BEGIN

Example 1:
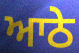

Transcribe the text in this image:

ਆਠੇ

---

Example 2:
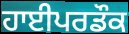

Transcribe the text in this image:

ਹਾਈਪਰਡੌਕ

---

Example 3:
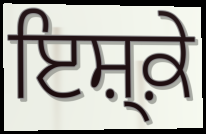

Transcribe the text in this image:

ਇਸ਼੍ਕ਼ੇ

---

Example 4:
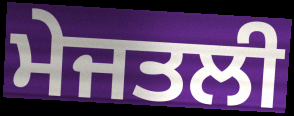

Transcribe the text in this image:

ਮੇਜਤਲੀ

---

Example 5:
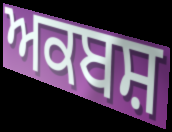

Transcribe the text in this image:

ਅਕਬਸ਼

END

Render all of the material above as a Markdown table with the columns Row and Line, one non-blank line per row, numbered in sequence. Omit blank lines and the pictures.

▸ **The reply**
| Row | Line |
|---|---|
| 1 | Example 1: |
| 2 | Transcribe the text in this image: |
| 3 | ਆਠੇ |
| 4 | --- |
| 5 | Example 2: |
| 6 | Transcribe the text in this image: |
| 7 | ਹਾਈਪਰਡੌਕ |
| 8 | --- |
| 9 | Example 3: |
| 10 | Transcribe the text in this image: |
| 11 | ਇਸ਼੍ਕ਼ੇ |
| 12 | --- |
| 13 | Example 4: |
| 14 | Transcribe the text in this image: |
| 15 | ਮੇਜਤਲੀ |
| 16 | --- |
| 17 | Example 5: |
| 18 | Transcribe the text in this image: |
| 19 | ਅਕਬਸ਼ |